• [SUPPLIED INFORMATION]
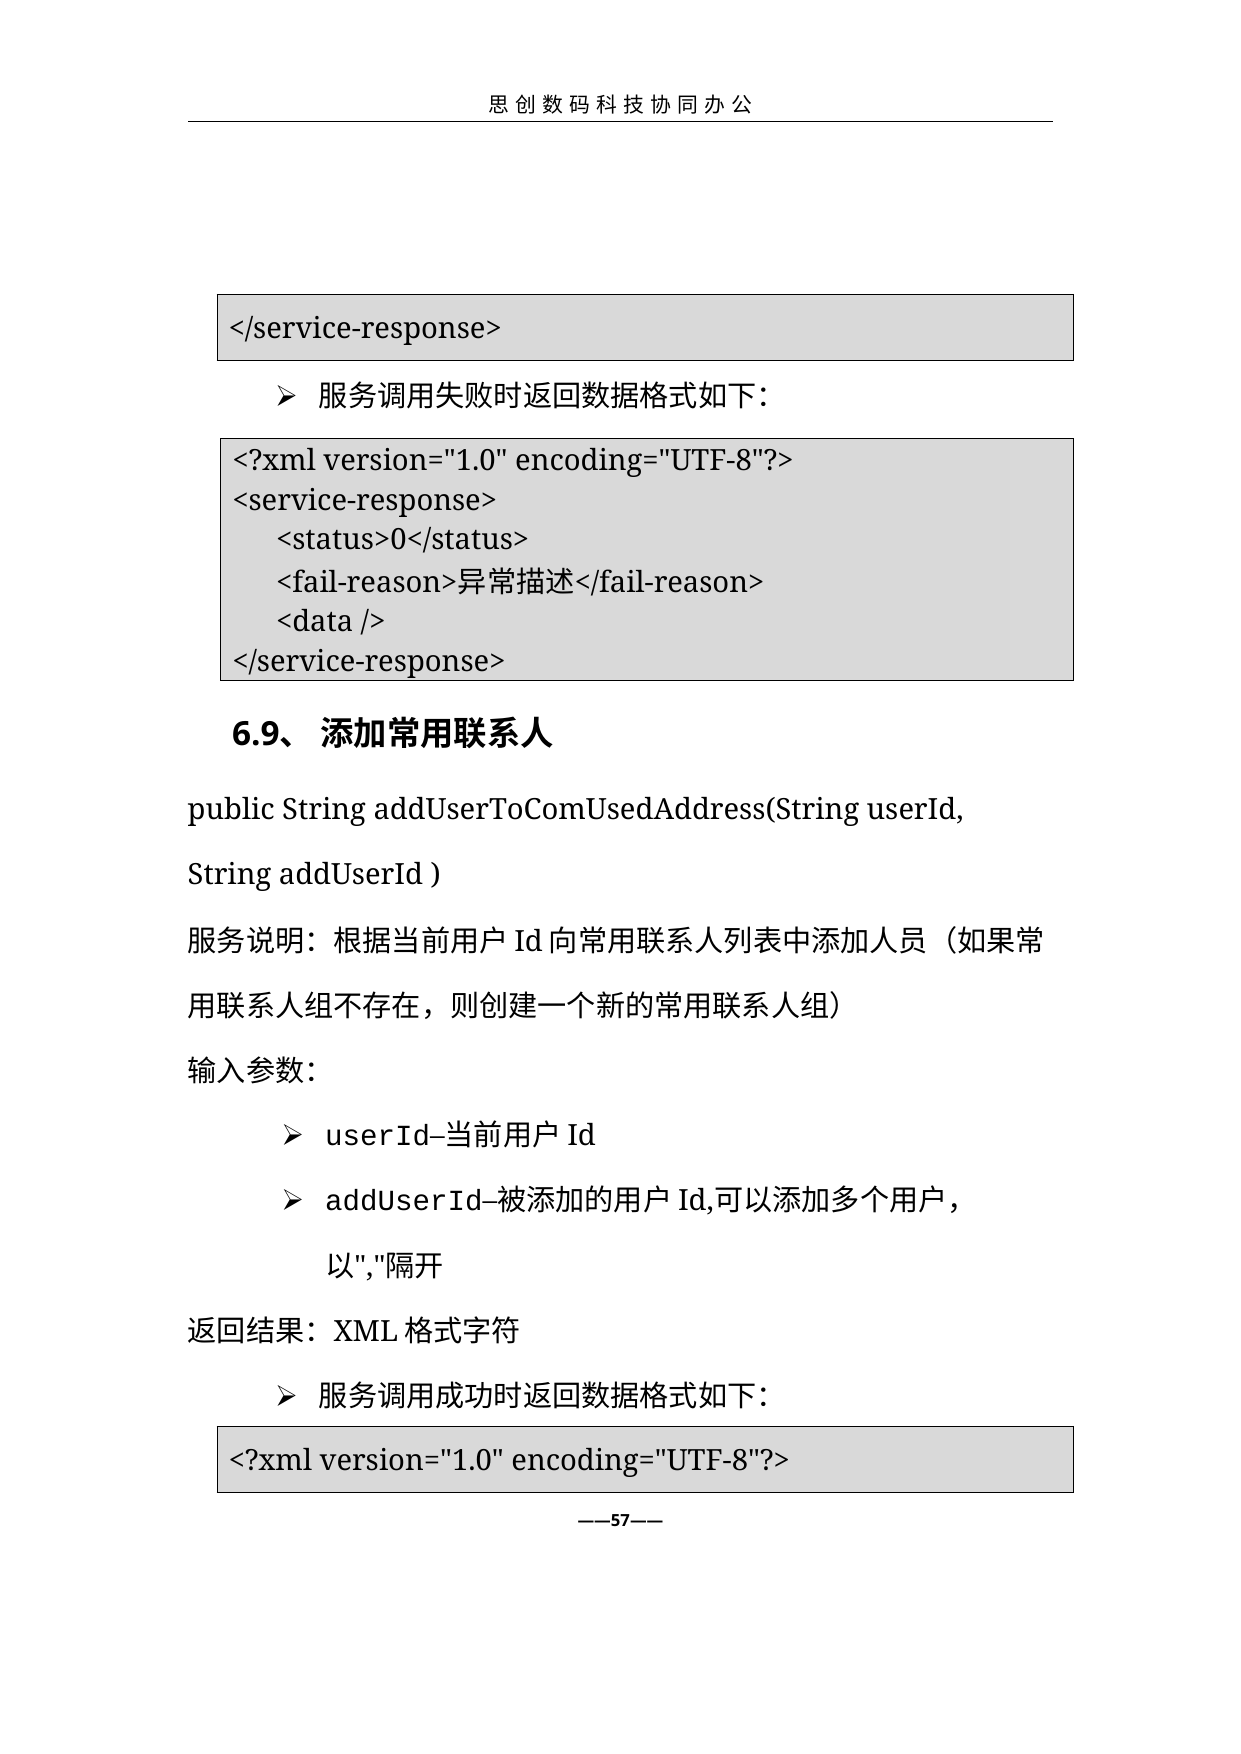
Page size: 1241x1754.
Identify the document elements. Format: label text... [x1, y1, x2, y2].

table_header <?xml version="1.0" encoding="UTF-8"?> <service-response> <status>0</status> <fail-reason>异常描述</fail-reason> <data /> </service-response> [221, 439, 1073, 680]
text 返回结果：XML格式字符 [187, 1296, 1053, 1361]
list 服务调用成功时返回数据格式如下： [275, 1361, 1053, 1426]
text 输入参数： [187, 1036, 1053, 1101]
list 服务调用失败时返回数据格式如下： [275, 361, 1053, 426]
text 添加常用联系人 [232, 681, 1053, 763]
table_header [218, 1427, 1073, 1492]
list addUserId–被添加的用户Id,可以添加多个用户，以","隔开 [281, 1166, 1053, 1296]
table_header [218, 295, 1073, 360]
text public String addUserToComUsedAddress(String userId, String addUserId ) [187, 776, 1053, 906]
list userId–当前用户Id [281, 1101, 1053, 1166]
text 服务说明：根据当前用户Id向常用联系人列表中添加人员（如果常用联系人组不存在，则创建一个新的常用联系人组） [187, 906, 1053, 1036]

• [WHAT TO DO] Each entry above should be printed exactly, and any picture in it left out.

• [RESPONSE TO THE TASK]
Page size: 1241x1754.
Identify the document elements. Format: label text... [x1, y1, x2, y2].

table_header <?xml version="1.0" encoding="UTF-8"?> <service-response> <status>0</status> <fail-reason>异常描述</fail-reason> <data /> </service-response> [221, 439, 1073, 680]
text 返回结果：XML格式字符 [187, 1296, 1053, 1361]
list 服务调用成功时返回数据格式如下： [275, 1361, 1053, 1426]
text 输入参数： [187, 1036, 1053, 1101]
list 服务调用失败时返回数据格式如下： [275, 361, 1053, 426]
text 添加常用联系人 [232, 681, 1053, 763]
table_header [218, 1427, 1073, 1492]
list addUserId–被添加的用户Id,可以添加多个用户，以","隔开 [281, 1166, 1053, 1296]
table_header [218, 295, 1073, 360]
text public String addUserToComUsedAddress(String userId, String addUserId ) [187, 776, 1053, 906]
list userId–当前用户Id [281, 1101, 1053, 1166]
text 服务说明：根据当前用户Id向常用联系人列表中添加人员（如果常用联系人组不存在，则创建一个新的常用联系人组） [187, 906, 1053, 1036]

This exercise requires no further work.